■ **REQUIREMENT**
Look below for the line containing "color: #14532d ->". Write out that line and the rest through the last one, exactly as they appear, but without pictures.

○ ○ ○ ○ ○ ○ ○

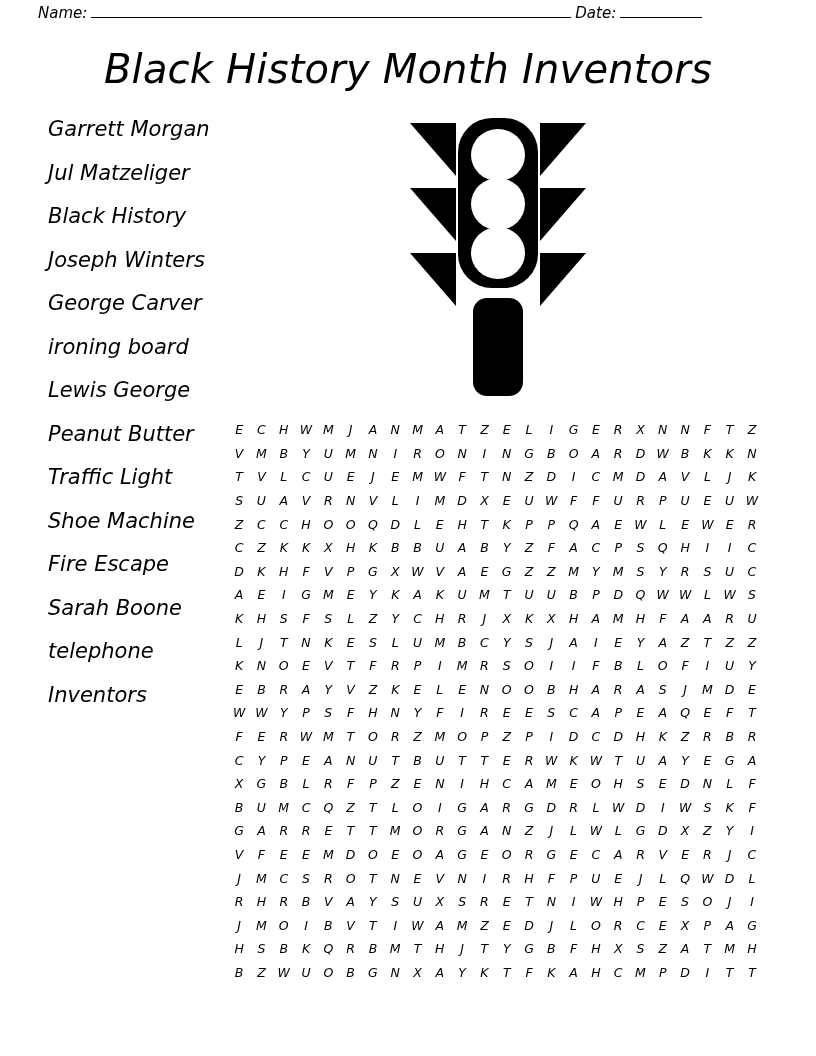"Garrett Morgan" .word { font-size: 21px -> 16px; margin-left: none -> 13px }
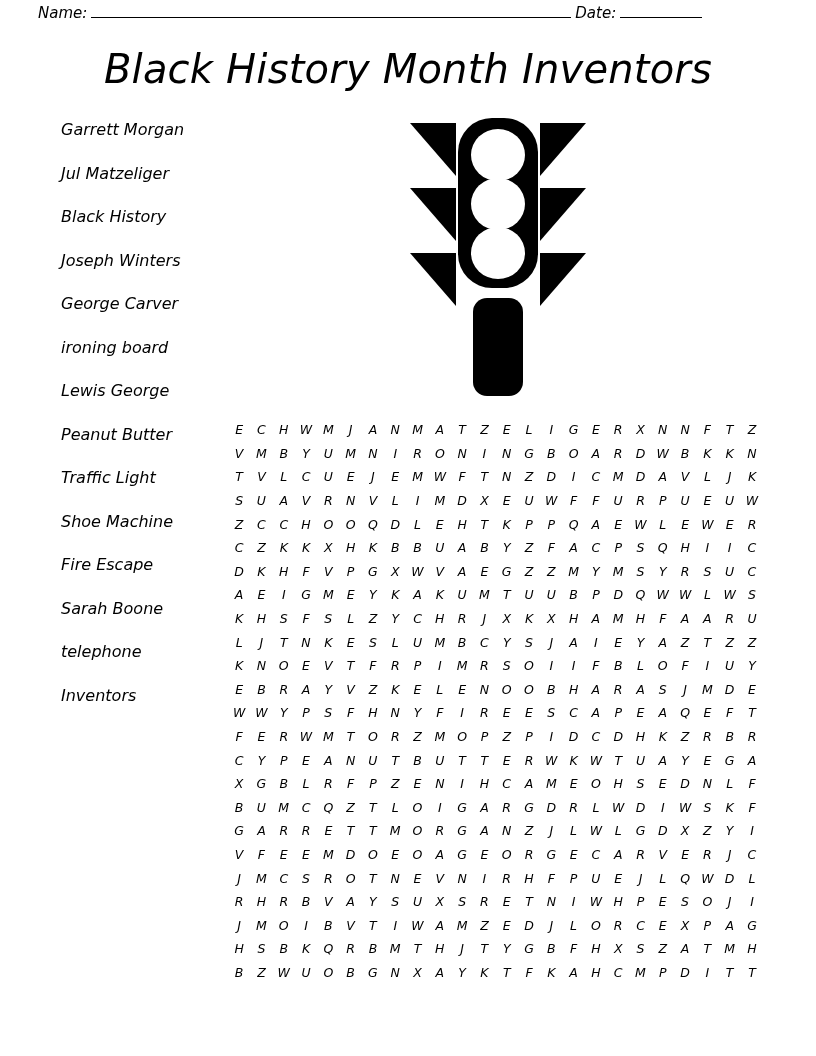"Jul Matzeliger" div.word { text: Jul -> May }
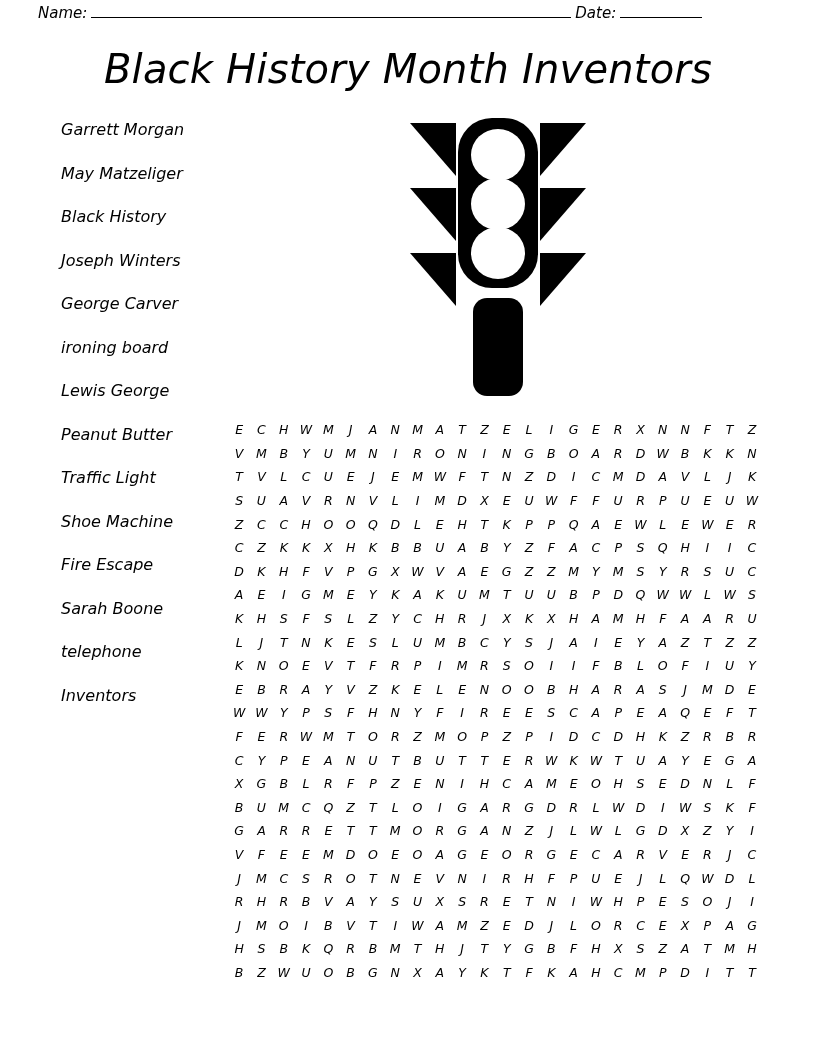"Black History" div.word { order: before "Joseph Winters" -> after "Joseph Winters" }
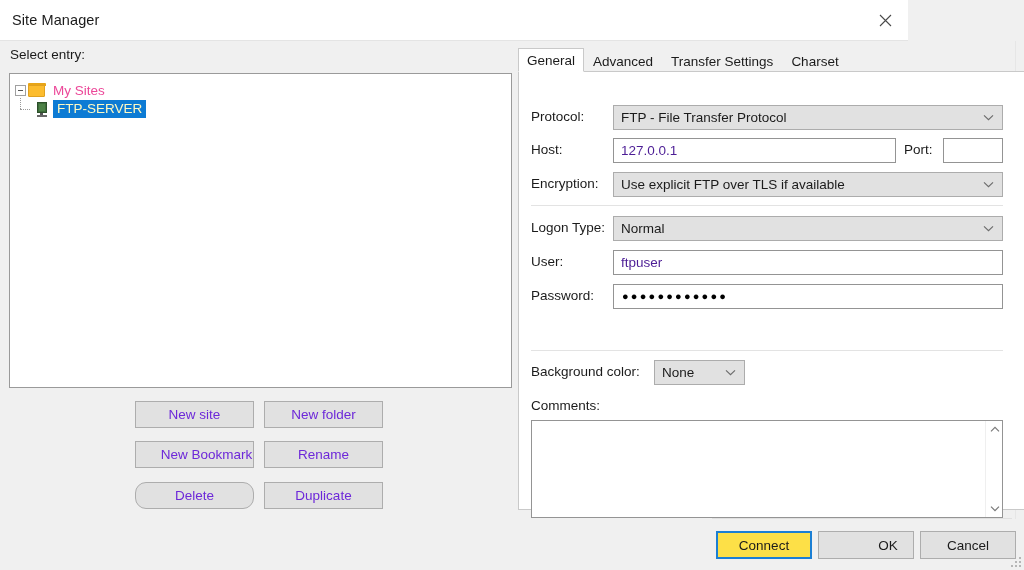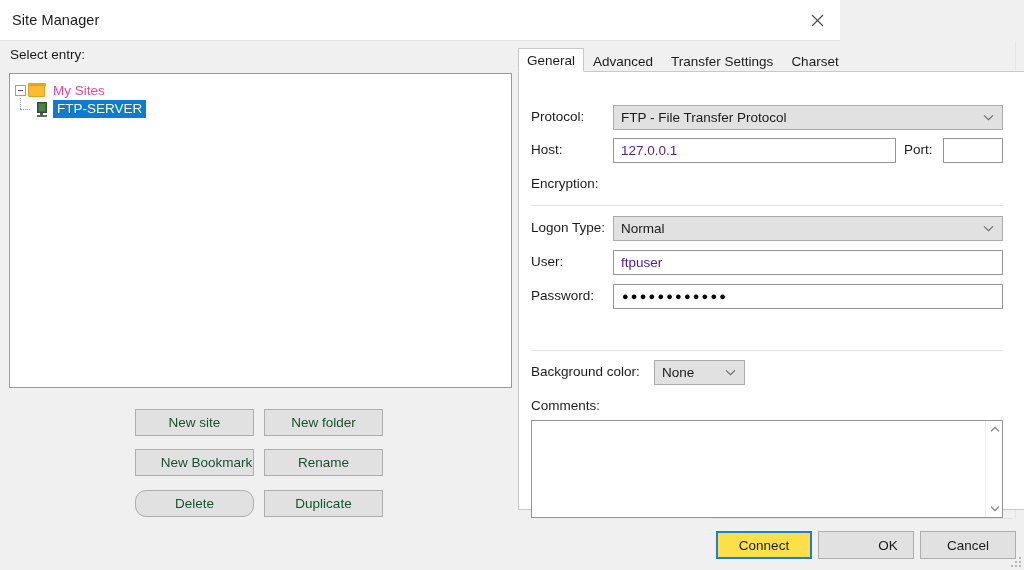"Site Manager" #titlebar { width: 840px -> 908px }
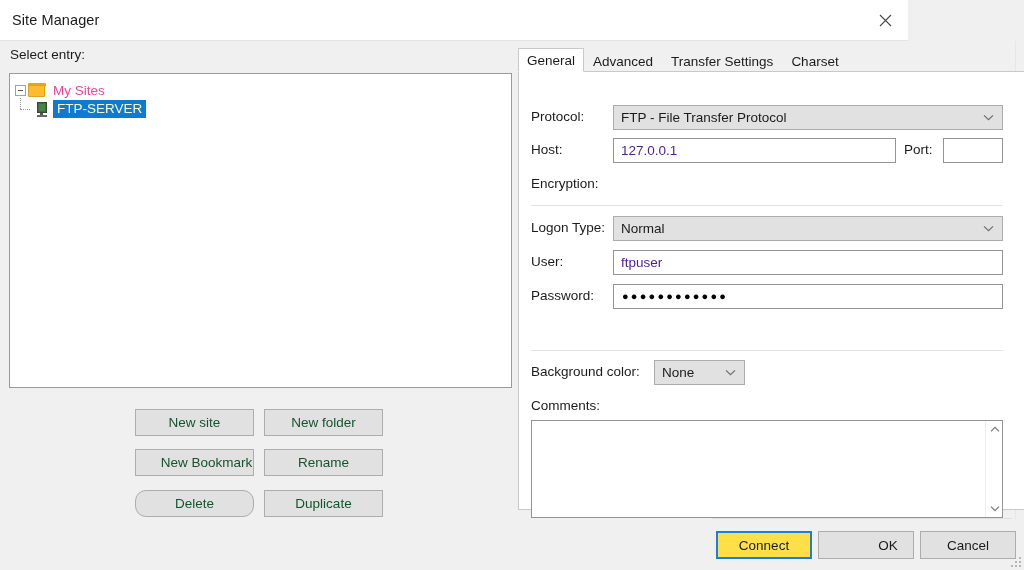"Use explicit FTP over TLS" div.combo { html: none -> <div> <span>Use explicit FTP over TLS if available</span> <span> <svg> <path></path> </svg> </span> </div> }
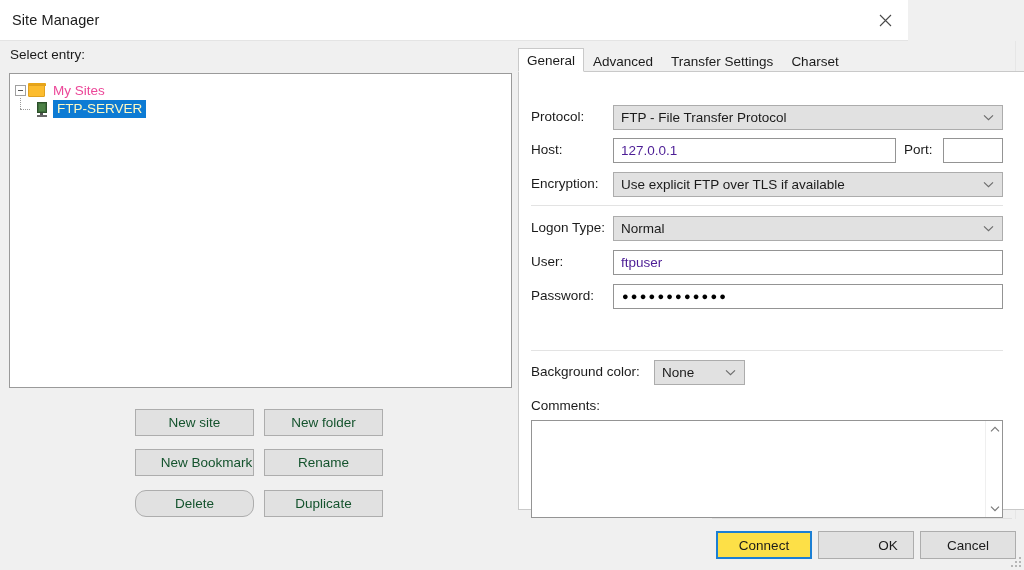"New site" .lbtn { color: #14532d -> #6d28d9; margin-top: 8px -> none }
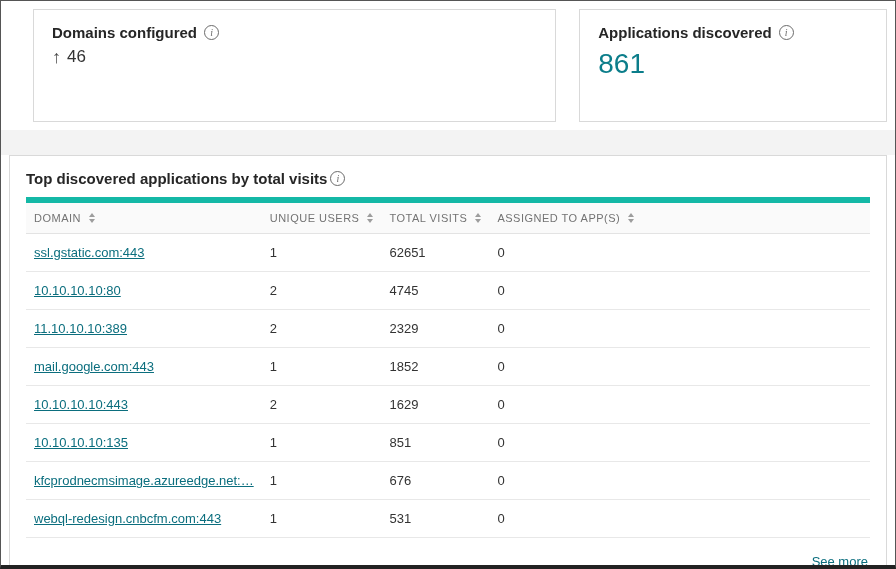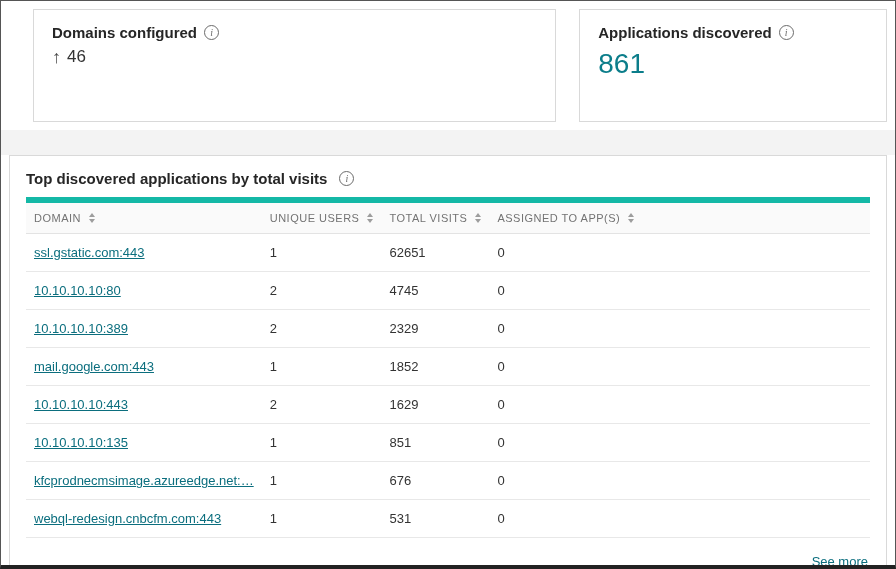"Top discovered applications by total" .table-title-row { gap: 12px -> 3px }
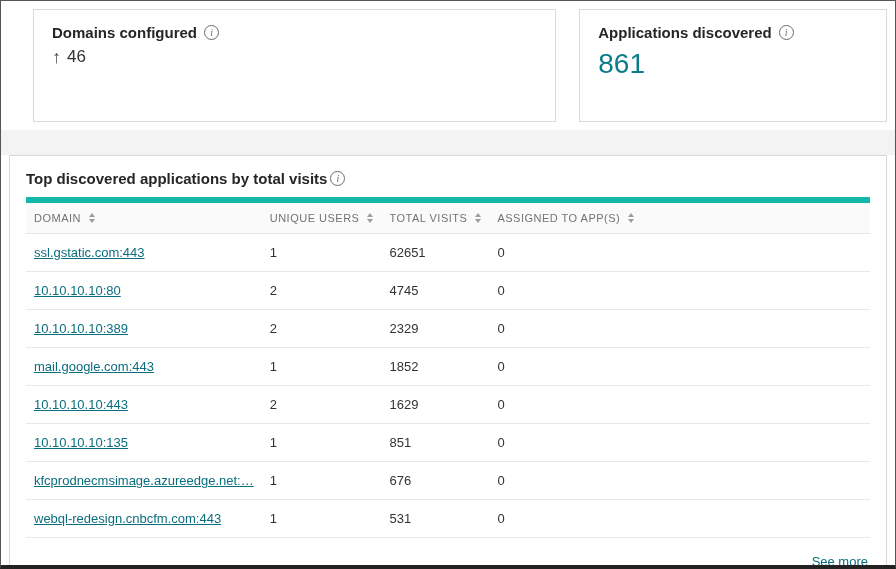"10.10.10.10:389" a.domain-link { text: 10.10.10.10:389 -> 11.10.10.10:389 }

○ ○ ○ ○ ○ ○ ○

■ **THE ANSWER**
"New site" .lbtn { color: #14532d -> #6d28d9; margin-top: 8px -> none }
"Top discovered applications by total" .table-title-row { gap: 12px -> 3px }
"10.10.10.10:389" a.domain-link { text: 10.10.10.10:389 -> 11.10.10.10:389 }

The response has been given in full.